I don’t know the answer to your question because I don’t know what I would say. But I’m okay with that.
Gary
Drake De Long-Farmer
Again, thank you Gary for all of this. You said: “I’m very hesitant regarding how I would advise somebody else in that very same situation and here is why.”, but I think you did just that. My objective in asking the question was truly for you to speak wisdom into what I think many people face in deciding how to proceed when in tough situations and you did just that. You are right, and I would agree, that we need to be wise and I def don’t think we need to run head long into suffering or hard times.
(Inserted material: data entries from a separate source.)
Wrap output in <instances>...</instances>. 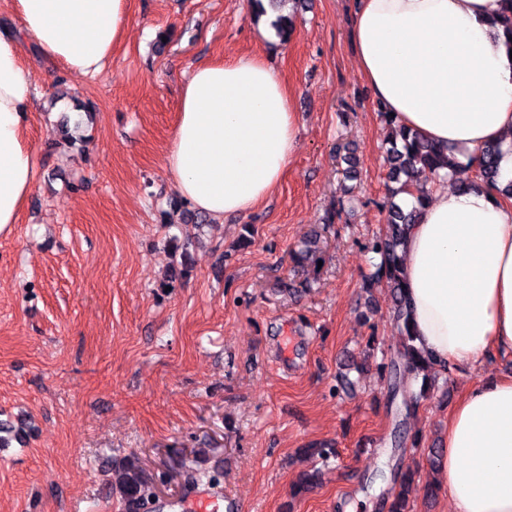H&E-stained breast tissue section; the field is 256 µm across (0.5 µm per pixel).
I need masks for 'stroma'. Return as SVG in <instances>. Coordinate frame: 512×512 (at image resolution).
<instances>
[{
  "label": "stroma",
  "mask_w": 512,
  "mask_h": 512,
  "mask_svg": "<svg viewBox=\"0 0 512 512\" xmlns=\"http://www.w3.org/2000/svg\"><path fill=\"white\" fill-rule=\"evenodd\" d=\"M353 5L306 0L284 42L265 36L252 0H128L96 76L23 42L38 179L0 234V421L28 437L0 448V512H124L110 482L128 458L153 479L147 512H178L199 493L189 460L220 473L238 512H368L407 463L420 484L438 481L428 450L453 406L504 367L452 370L407 420L420 447H395L401 398L377 359L400 338L385 282L362 289L377 264L366 245L387 222V130L357 70ZM242 54L270 58L293 92L298 148L256 212L203 221L165 155L189 73ZM333 207L339 219L324 224ZM314 233L324 262L295 271L291 254ZM368 348L354 389L335 391L343 356ZM301 448L338 458L297 497Z\"/></svg>",
  "instance_id": "35a3bbf8"
}]
</instances>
We need to count the cost, weigh the information before us, pray, gather godly counsel from those who know us and maybe the situation and of course, above all, intimately seek God.
But what I love about what you did here was turn the question on its head and show that struggle isn’t always to be avoided. As it says in James 1: “Consider pure joy my brothers whenever you face trials of many kinds, because you know the testing of your faith develops perseverance, and perseverance must finish it’s work, so you may be complete, not lacking anything. But if any of you lacks wisdom, he should ask God who gives generously to all who ask.”
We need to count the cost, use wisdom, but above all truth Him when he leads. So developing a intimate relationship that hears his voice would be above all our greatest asset, wouldn’t you say?
So, thank you again, for taking the time to both share your story and wisdom. Blessings. 🙂
Gary Odle
Glad to help.
Bo Lane
Thanks for the comment, Gary, and for sharing a part of your journey with us.